20. The apparatus of claim 13, wherein the early warning coding model comprises a historical coding module, a multi-layer perceptron module, a first interactive information modeling module, and a second interactive information modeling module; the early warning coding model training module is also used for:

21. The apparatus of claim 20, wherein the pre-training pre-warning type sample data comprises road scene type sample data; the first pre-training early-warning type sample data comprises obstacle association data; the second pre-training early-warning type sample data comprises main vehicle associated data; the third pre-training early warning type sample data includes map information data.

22. The apparatus of claim 13, wherein the target early warning type sample data comprises automated driving vehicle risk scenario sample data; the second sample data acquisition module is further configured to:

23. The apparatus of claim 13, wherein the target early warning model training module is to:

24. An early warning device comprising:

The target early warning model is obtained through training by the early warning model training device according to any one of claims 13-23.
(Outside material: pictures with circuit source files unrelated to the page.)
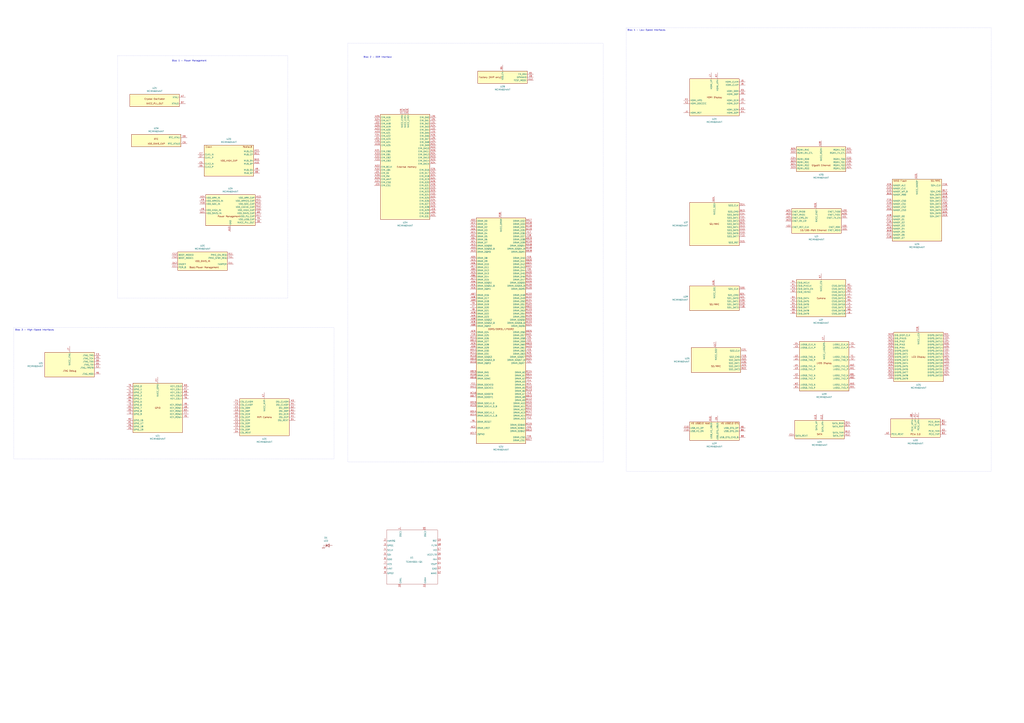
<source format=kicad_sch>
(kicad_sch
	(version 20250114)
	(generator "eeschema")
	(generator_version "9.0")
	(uuid "aa0b002a-975c-458f-b119-f5b26277202d")
	(paper "A1")
	(title_block
		(title "Mechatronics Engineer Challenge")
		(date "2025-10-01")
		(rev "1")
	)
	
	(rectangle
		(start 96.52 45.72)
		(end 236.22 245.11)
		(stroke
			(width 0)
			(type dot)
		)
		(fill
			(type none)
		)
		(uuid 74f135e7-71c5-46f8-8c3b-84d80ffae458)
	)
	(rectangle
		(start 285.75 35.56)
		(end 495.3 379.73)
		(stroke
			(width 0)
			(type dot)
		)
		(fill
			(type none)
		)
		(uuid 95b8caf3-6d0d-4072-a695-790385962d93)
	)
	(text "Bloc 2 - DDR Interface"
		(exclude_from_sim no)
		(at 310.134 46.99 0)
		(effects
			(font
				(size 1.27 1.27)
			)
		)
		(uuid "8ee33d0b-b608-45db-ac53-3389ffdd5153")
	)
	(text "Bloc 1 - Power Management"
		(exclude_from_sim no)
		(at 155.448 50.038 0)
		(effects
			(font
				(size 1.27 1.27)
			)
		)
		(uuid "e6fca506-435b-489a-ac2e-32921e8f56a0")
	)
	(text_box "Bloc 3 - High-Speed Interfaces"
		(exclude_from_sim yes)
		(at 11.43 269.24 0)
		(size 262.89 107.95)
		(margins 0.9525 0.9525 0.9525 0.9525)
		(stroke
			(width 0)
			(type dot)
		)
		(fill
			(type none)
		)
		(effects
			(font
				(size 1.27 1.27)
			)
			(justify left top)
		)
		(uuid "3784ef6c-7ea4-4a32-82a2-32f6d77c09f5")
	)
	(text_box "Bloc 4 - Low-Speed Interfaces"
		(exclude_from_sim yes)
		(at 514.35 22.86 0)
		(size 299.72 364.49)
		(margins 0.9525 0.9525 0.9525 0.9525)
		(stroke
			(width 0)
			(type dot)
		)
		(fill
			(type none)
		)
		(effects
			(font
				(size 1.27 1.27)
			)
			(justify left top)
		)
		(uuid "59a9b4ea-e12c-4f29-842d-42ee481f6283")
	)
	(symbol
		(lib_id "CPU_NXP_IMX:MCIMX6D4AVT")
		(at 586.74 245.11 0)
		(unit 18)
		(exclude_from_sim no)
		(in_bom yes)
		(on_board yes)
		(dnp no)
		(fields_autoplaced yes)
		(uuid "11f7e597-869f-49f7-a2b6-36d51de1e042")
		(property "Reference" "U2"
			(at 565.15 243.8399 0)
			(effects
				(font
					(size 1.27 1.27)
				)
				(justify right)
			)
		)
		(property "Value" "MCIMX6D4AVT"
			(at 565.15 246.3799 0)
			(effects
				(font
					(size 1.27 1.27)
				)
				(justify right)
			)
		)
		(property "Footprint" "Package_BGA:BGA-624_21x21mm_Layout25x25_P0.8mm"
			(at 572.77 189.23 0)
			(effects
				(font
					(size 1.27 1.27)
				)
				(hide yes)
			)
		)
		(property "Datasheet" "https://www.nxp.com/docs/en/data-sheet/IMX6DQAEC.pdf"
			(at 575.31 189.23 0)
			(effects
				(font
					(size 1.27 1.27)
				)
				(hide yes)
			)
		)
		(property "Description" "i.MX 6Dual Automotive and Infotainment Application Processor, BGA-624"
			(at 586.74 245.11 0)
			(effects
				(font
					(size 1.27 1.27)
				)
				(hide yes)
			)
		)
		(pin "U16"
			(uuid "0cfaaee2-bd58-4553-942e-c1862ed93efb")
		)
		(pin "N16"
			(uuid "0896eb27-4439-4e44-a9de-ac60a57f3bfc")
		)
		(pin "P16"
			(uuid "cf6c2f8b-8983-4f5c-8356-b3617d214954")
		)
		(pin "R16"
			(uuid "6db5964b-d27b-485e-a72e-81581cc41feb")
		)
		(pin "T16"
			(uuid "8e38543c-4bbc-41be-83df-1bdaa29aef3b")
		)
		(pin "H9"
			(uuid "d622cf7a-32fd-4054-beb9-db1696f7704a")
		)
		(pin "J9"
			(uuid "e1120168-ed3f-411d-9893-dfd63bdd9f2c")
		)
		(pin "G11"
			(uuid "a5351576-f721-442d-af97-a6e349495e66")
		)
		(pin "A13"
			(uuid "89ad4f14-707d-4f02-bbdd-56b31bf32bc2")
		)
		(pin "A4"
			(uuid "5e15a66c-f5a8-43ab-81ea-2827126be615")
		)
		(pin "AB24"
			(uuid "0998d2a5-b0e2-4294-9ab2-80e193a476ee")
		)
		(pin "AD10"
			(uuid "3dbcb4dd-72bb-4196-b199-5f653bf7e0e5")
		)
		(pin "AE1"
			(uuid "0e1b6324-e932-4286-8b6d-ca876b4c35f2")
		)
		(pin "AA16"
			(uuid "c5c363fe-e5fb-4efc-a96d-cfe576a3980d")
		)
		(pin "AA13"
			(uuid "28b5c368-e98f-4381-9d88-423b273d6024")
		)
		(pin "AA19"
			(uuid "9d2ffbed-732b-49e1-83ee-3ea8b1ef92fc")
		)
		(pin "A25"
			(uuid "7f4b0219-93bc-42ba-b078-e02c603d89f6")
		)
		(pin "AA7"
			(uuid "6ca65e59-aeb3-429c-8d19-e9ca54d381f1")
		)
		(pin "AB3"
			(uuid "d00e762d-8ace-46f9-9b3b-397f96003a5a")
		)
		(pin "AA22"
			(uuid "48d1e1c5-c158-4db9-bcd6-6325a56d10bd")
		)
		(pin "AD16"
			(uuid "975b6ba4-2bce-48ec-8828-40860f083817")
		)
		(pin "AD19"
			(uuid "02484982-7f61-4e4f-aa95-db8bd0084b9f")
		)
		(pin "A8"
			(uuid "e5f62623-03b1-48bb-9931-e38efea8111b")
		)
		(pin "AD22"
			(uuid "026954dc-7f38-4683-83f0-3aa10c0fd61a")
		)
		(pin "AA10"
			(uuid "736c93d5-2238-43b2-ab71-69a864bcac5e")
		)
		(pin "AD13"
			(uuid "08882a39-df01-4271-b0ef-b47267d1938a")
		)
		(pin "AD4"
			(uuid "e625c1af-5fc6-4d61-98dc-6cd3cdf7a298")
		)
		(pin "AD7"
			(uuid "6d67fa24-fdc9-4e90-8033-fe4de1f2e6f1")
		)
		(pin "AE25"
			(uuid "b936252a-dfdc-42a3-8e2b-a411b0a7c808")
		)
		(pin "B4"
			(uuid "86c92a7f-fb0e-4f35-8db7-ade305bd51ee")
		)
		(pin "C1"
			(uuid "faaed74f-0fa2-4526-8cb9-81cfa7bbe908")
		)
		(pin "C6"
			(uuid "175449f8-3e83-4181-99a7-3ba7de591475")
		)
		(pin "L10"
			(uuid "7238ef96-2249-4c5d-b028-1985c480e307")
		)
		(pin "P10"
			(uuid "316dfad4-b6e9-42fb-8f3b-6b76eb12d5f0")
		)
		(pin "P8"
			(uuid "beea4246-ea2a-42f7-b456-457dd79dca8f")
		)
		(pin "R15"
			(uuid "9b3c94e1-a0d2-4186-a0f8-39edd4cd62a6")
		)
		(pin "R8"
			(uuid "60fe81dc-5964-447f-af63-92a43af38751")
		)
		(pin "F7"
			(uuid "d4b62a16-b9e3-4058-87c6-9a91fffd3358")
		)
		(pin "G10"
			(uuid "cd0daa76-a4d8-4f4f-9b2f-8ae642ae8294")
		)
		(pin "E5"
			(uuid "cc17c77d-0fe1-4426-ab4c-95ed4e977baa")
		)
		(pin "J15"
			(uuid "f24624b5-1c32-48ea-b70b-107f7c1e077f")
		)
		(pin "H18"
			(uuid "4a8a64a1-79a9-472b-9046-908f8ca1cf14")
		)
		(pin "L5"
			(uuid "68154d57-98fc-499f-a2b1-d8292beecc16")
		)
		(pin "M12"
			(uuid "f2fa9123-d38b-4ebb-8ab2-8c7f9da21b87")
		)
		(pin "D8"
			(uuid "94256007-d69f-45c8-89ca-100ebc2c4958")
		)
		(pin "C10"
			(uuid "ce0bfa52-f50f-4bfe-ac78-c07fe791ece0")
		)
		(pin "F8"
			(uuid "a9c1f2b8-88a2-4583-9fa5-117d7e3a5810")
		)
		(pin "K18"
			(uuid "4d1f33f5-7b74-4c53-83ef-6739e5b57b0f")
		)
		(pin "J18"
			(uuid "710254fd-c15c-43ab-86eb-4ded98a800a3")
		)
		(pin "H12"
			(uuid "4e10f9bf-db32-4cc5-aed4-26952aaeb7ca")
		)
		(pin "E6"
			(uuid "e50a9213-77b8-4737-8cd0-edd00aebe003")
		)
		(pin "G19"
			(uuid "7e5116e2-b041-424a-a707-08c1040acbbc")
		)
		(pin "H8"
			(uuid "98ff77b8-23fa-4796-9cca-ea0f07d173e2")
		)
		(pin "J2"
			(uuid "c629abfc-429e-4733-b677-dd5afeb44f91")
		)
		(pin "K10"
			(uuid "e5c58ef7-87f1-409f-a298-7d3e03ebdb97")
		)
		(pin "K15"
			(uuid "50576ee4-3aa6-4c54-af76-d971fb870391")
		)
		(pin "K8"
			(uuid "c777cb56-cb2f-496c-968b-0ff9fa54427a")
		)
		(pin "L12"
			(uuid "08936e1e-0f99-4d74-a9e7-ab77a1c8f5d4")
		)
		(pin "L8"
			(uuid "b206ddd4-3586-42da-9ce5-e3feb22650d3")
		)
		(pin "N10"
			(uuid "92ad9c47-18ba-4948-bcb1-eaf57ade325e")
		)
		(pin "N15"
			(uuid "7db83590-2bff-4f39-8546-6caabc5f28d8")
		)
		(pin "N18"
			(uuid "c6f3a6ed-1217-4eb3-a591-0441eaa7553f")
		)
		(pin "C4"
			(uuid "9c88885d-eb1d-4eb8-a26a-49a08d55c825")
		)
		(pin "L15"
			(uuid "f0246df8-6a47-4870-a287-15a6aac15690")
		)
		(pin "M10"
			(uuid "2dd25fc2-9331-4b98-8226-4748233a4430")
		)
		(pin "F6"
			(uuid "2171a29c-c199-44f0-bb75-78b8f472ec0c")
		)
		(pin "P15"
			(uuid "18370a7b-444d-4cb4-95e2-aee46468308e")
		)
		(pin "P18"
			(uuid "23189462-be33-425d-82c2-af9a35dc6e70")
		)
		(pin "M18"
			(uuid "baa0e2dc-0d61-40f7-922d-4e0a2b32b477")
		)
		(pin "E7"
			(uuid "da524eec-3721-4e48-b162-6514df946288")
		)
		(pin "F5"
			(uuid "0cd5354e-ac18-49bd-b489-efd5e485902a")
		)
		(pin "D3"
			(uuid "bd8577b0-cc29-45e4-af4a-9d4788ead264")
		)
		(pin "M15"
			(uuid "8e9a7bcd-985c-4a80-9482-0f2652a59e7d")
		)
		(pin "J12"
			(uuid "2fb23fe4-08e4-4e4d-9c38-4b7a71efa805")
		)
		(pin "G3"
			(uuid "40516d82-5b28-4f27-bd99-da845bdb8e71")
		)
		(pin "J8"
			(uuid "f6ceae64-6f25-40ba-ba01-4026a5b2fbbf")
		)
		(pin "L18"
			(uuid "2d600bd9-a064-44a2-8c9d-a8716d198051")
		)
		(pin "D6"
			(uuid "0c5f077d-75ea-452d-9ce8-86ae5d9fe789")
		)
		(pin "M8"
			(uuid "1ede2cc7-c44a-49c5-ad15-23fa06ed4eaf")
		)
		(pin "N8"
			(uuid "6ff3fb55-b929-4dfd-8dde-b5b71f1d5a6f")
		)
		(pin "H15"
			(uuid "737ccbba-b668-49c8-861e-e172011aec5e")
		)
		(pin "K12"
			(uuid "ee52fba5-2a97-44b2-9241-f811b8af386e")
		)
		(pin "L2"
			(uuid "a64b5bec-5b73-4219-9901-3bdc854e86ab")
		)
		(pin "P12"
			(uuid "c33b42f7-95a0-430b-8ac4-676fe42656f7")
		)
		(pin "R12"
			(uuid "b4c317f1-c9bc-4f29-828c-60fbfff2b6b4")
		)
		(pin "R17"
			(uuid "6a302e85-7885-4f90-83e6-4840c3b67744")
		)
		(pin "T11"
			(uuid "2c0eee2a-7617-4a2c-9a53-112bdb64dee5")
		)
		(pin "T12"
			(uuid "28c6cea3-ba84-493e-9bf3-fa3c0aca8b5e")
		)
		(pin "T15"
			(uuid "ed5c240b-df02-4145-ae48-f45ce36cedb7")
		)
		(pin "T17"
			(uuid "1d221cf8-1353-4d3e-a40b-0f600640e159")
		)
		(pin "T19"
			(uuid "1e8d5c24-bace-461a-913e-cb6ba39f6a4b")
		)
		(pin "T8"
			(uuid "aaac2e9f-a87b-4568-b2e2-8cfc622c54df")
		)
		(pin "U11"
			(uuid "25e8d45a-9038-464f-90d0-16dfc0defe7d")
		)
		(pin "U12"
			(uuid "a26f968e-de4c-40a0-92bd-da8b5fe9e807")
		)
		(pin "U15"
			(uuid "5660e65a-7006-4705-a015-a8a796afe86b")
		)
		(pin "J11"
			(uuid "09936bf6-b4a6-40c4-b405-b778aaadf182")
		)
		(pin "H11"
			(uuid "4028a9bb-666b-44cb-8a22-109a4bfbac95")
		)
		(pin "J10"
			(uuid "5d358202-b3a7-465f-982a-cb6c09febcb0")
		)
		(pin "H17"
			(uuid "48643868-f5b1-4d72-9783-eb46816c96be")
		)
		(pin "K17"
			(uuid "75eaf978-60aa-4990-936c-0ac6e09eb3e2")
		)
		(pin "W8"
			(uuid "69d41c37-3b0c-4ca6-91e8-61b78ef3397b")
		)
		(pin "P17"
			(uuid "baba588a-1f76-42d1-a728-f0c7c8b55aaa")
		)
		(pin "R11"
			(uuid "8ffeeb41-07c6-4d85-98cb-4b01c2fff428")
		)
		(pin "U13"
			(uuid "03a879a2-066f-4fce-b877-954f940a47aa")
		)
		(pin "L11"
			(uuid "6ab50ace-6f4e-4abf-85d5-971c83a5b3e5")
		)
		(pin "N11"
			(uuid "f48915e2-e603-4432-a48b-2ca9ee382ebd")
		)
		(pin "T10"
			(uuid "76a53bc1-ca43-457f-bff2-e45cc06f5442")
		)
		(pin "T14"
			(uuid "15ec73a8-bc92-4f89-874b-28a956ba33ab")
		)
		(pin "W16"
			(uuid "3a66b87a-b624-4df3-a172-ec1238564a18")
		)
		(pin "W11"
			(uuid "cc3c23c5-d6b5-4079-8801-7655ecfc735c")
		)
		(pin "R10"
			(uuid "b40181df-268a-4319-b969-71f17a2df973")
		)
		(pin "H10"
			(uuid "25d97571-5e46-485e-9e8c-9e69dbb44ce6")
		)
		(pin "W13"
			(uuid "f052e3f7-77d4-4105-9939-8c4243493e61")
		)
		(pin "N
... [1008337 chars truncated]
</source>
25. An electronic device, comprising:

at least one processor; and

a memory communicatively coupled to the at least one processor; wherein,

the memory stores instructions executable by the at least one processor to enable the at least one processor to perform the pre-warning model training method of any one of claims 1-11 or the pre-warning method of claim 12.

26. A non-transitory computer readable storage medium storing computer instructions for causing a computer to perform the early warning model training method of any one of claims 1-11 or the early warning method of claim 12.

27. A computer program product comprising computer program/instructions which, when executed by a processor, implement the pre-warning model training method of any one of claims 1 to 11 or the pre-warning method of claim 12.

28. An autonomous vehicle comprising a body, further comprising the electronic device of claim 25; the electronic device is configured to perform the pre-warning method of claim 12.